- Task statement -
From the data below, please reproduce exactly everything from the line that contains "10 or more lumbar punctures every year for" down to the line that contains "molecule changes its structure if infused", with both ends included.
Dataset records below:
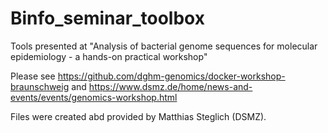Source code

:# Binfo_seminar_toolbox
Tools presented at "Analysis of bacterial genome sequences for molecular epidemiology - a hands-on practical workshop" 

Please see https://github.com/dghm-genomics/docker-workshop-braunschweig and https://www.dsmz.de/home/news-and-events/events/genomics-workshop.html

Files were created abd provided by Matthias Steglich (DSMZ).
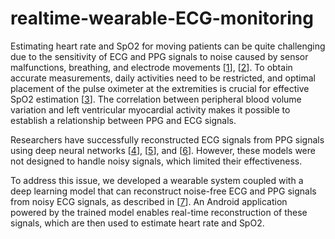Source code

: # realtime-wearable-ECG-monitoring

Estimating heart rate and SpO2 for moving patients can be quite challenging due to the sensitivity of ECG and PPG signals to noise caused by sensor malfunctions, breathing, and electrode movements [[1](https://www.sciencedirect.com/science/article/pii/S0010482524011521#bib19)], [[2](https://www.sciencedirect.com/science/article/pii/S0010482524011521#bib20)]. To obtain accurate measurements, daily activities need to be restricted, and optimal placement of the pulse oximeter at the extremities is crucial for effective SpO2 estimation [[3](https://www.sciencedirect.com/science/article/pii/S0010482524011521#bib39)]. The correlation between peripheral blood volume variation and left ventricular myocardial activity makes it possible to establish a relationship between PPG and ECG signals.

Researchers have successfully reconstructed ECG signals from PPG signals using deep neural networks [[4](https://www.sciencedirect.com/science/article/pii/S0010482524011521#bib55)], [[5](https://www.sciencedirect.com/science/article/pii/S0010482524011521#bib56)], and [[6](https://www.sciencedirect.com/science/article/pii/S0010482524011521#bib57)]. However, these models were not designed to handle noisy signals, which limited their effectiveness.

To address this issue, we developed a wearable system coupled with a deep learning model that can reconstruct noise-free ECG and PPG signals from noisy ECG signals, as described in [[7](https://www.sciencedirect.com/science/article/pii/S0010482524011521)]. An Android application powered by the trained model enables real-time reconstruction of these signals, which are then used to estimate heart rate and SpO2.
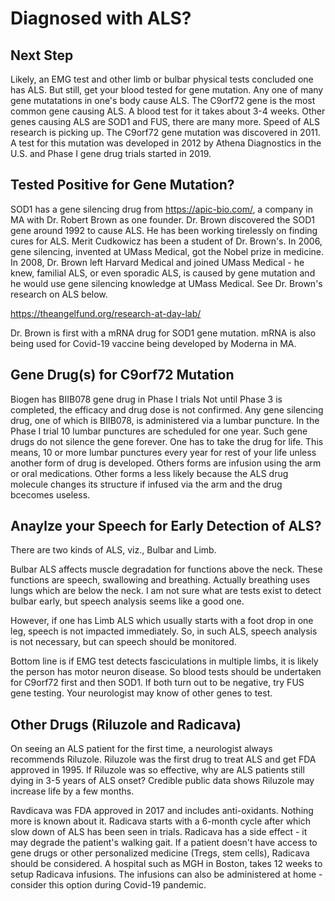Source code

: # Diagnosed with ALS?

## Next Step

Likely, an EMG test and other limb or bulbar physical tests concluded one has ALS.
But still, get your blood tested for gene mutation. Any one of many
gene mutatations in one's body cause ALS.  The C9orf72 gene is the
most common gene causing ALS.  A blood test for it takes about
3-4 weeks. Other genes causing ALS are SOD1 and FUS, there are
many more.  Speed of ALS research is picking up. The C9orf72 gene
mutation was discovered in 2011.  A test for this
mutation was developed in 2012 by Athena Diagnostics in the U.S.
and Phase I gene drug trials started in 2019.

## Tested Positive for Gene Mutation?

SOD1 has a gene silencing drug from https://apic-bio.com/, a
company in MA with Dr. Robert Brown as one founder.  Dr. Brown
discovered the SOD1 gene around 1992 to cause ALS.  He has
been working tirelessly on finding cures for ALS. Merit Cudkowicz
has been a student of Dr. Brown's.  In 2006, gene silencing, invented
at UMass Medical, got the Nobel prize in medicine.  In 2008, Dr. Brown
left Harvard Medical and joined UMass Medical - he knew, familial ALS,
or even sporadic ALS, is caused by gene mutation and he would use gene
silencing knowledge at UMass Medical. See Dr. Brown's research on ALS below.

https://theangelfund.org/research-at-day-lab/

Dr. Brown is first with a mRNA drug for SOD1 gene mutation.
mRNA is also being used for Covid-19 vaccine being developed
by Moderna in MA.

## Gene Drug(s) for C9orf72 Mutation

Biogen has BIIB078 gene drug in Phase I trials
Not until Phase 3 is completed, the efficacy and
drug dose is not confirmed.  Any gene silencing
drug, one of which is BIIB078, is administered
via a lumbar puncture.  In the Phase I trial
10 lumbar punctures are scheduled for one year.
Such gene drugs do not silence the gene forever.
One has to take the drug for life.  This means,
10 or more lumbar punctures every year for
rest of your life unless another form of
drug is developed.  Others forms are
infusion using the arm or oral medications.
Other forms a less likely because the ALS drug
molecule changes its structure if infused
via the arm and the drug bcecomes useless.


## Anaylze your Speech for Early Detection of ALS?

There are two kinds of ALS, viz., Bulbar and Limb.

Bulbar ALS affects muscle degradation for functions above the neck.  These functions are speech, swallowing and breathing.  Actually breathing uses lungs which are below the neck. I am not sure what are tests exist to detect bulbar early, but speech analysis seems like a good one.   

However, if one has Limb ALS which usually starts with a foot drop in one leg, speech is not impacted immediately.  So, in such ALS, speech analysis is not necessary, but can speech should be monitored.  

Bottom line is if EMG test detects fasciculations in multiple limbs, it is likely the person has motor neuron disease. So blood tests should be undertaken for C9orf72 first and then SOD1.  If both turn out to be negative, try FUS gene testing.  Your neurologist may know of other genes to test.  

## Other Drugs (Riluzole and Radicava)

On seeing an ALS patient for the first time, a neurologist always recommends Riluzole.  Riluzole was the first drug to treat ALS and get FDA approved in 1995. If Riluzole was so effective, why are ALS patients still dying in 3-5 years of ALS onset?  Credible public data shows Riluzole may increase life by a few months.

Ravdicava was FDA approved in 2017 and includes anti-oxidants.  Nothing more is known about it.  Radicava starts with a 6-month cycle after which slow down of ALS has been seen in trials.  Radicava has a side effect - it may degrade the patient's walking gait.  If a patient doesn't have access to gene drugs or other personalized medicine (Tregs, stem cells), Radicava should be considered.  A hospital such as MGH in Boston, takes 12 weeks to setup Radicava infusions.  The infusions can also be administered at home - consider this option during Covid-19 pandemic.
End of Dataset records.
- Answer section -
10 or more lumbar punctures every year for
rest of your life unless another form of
drug is developed.  Others forms are
infusion using the arm or oral medications.
Other forms a less likely because the ALS drug
molecule changes its structure if infused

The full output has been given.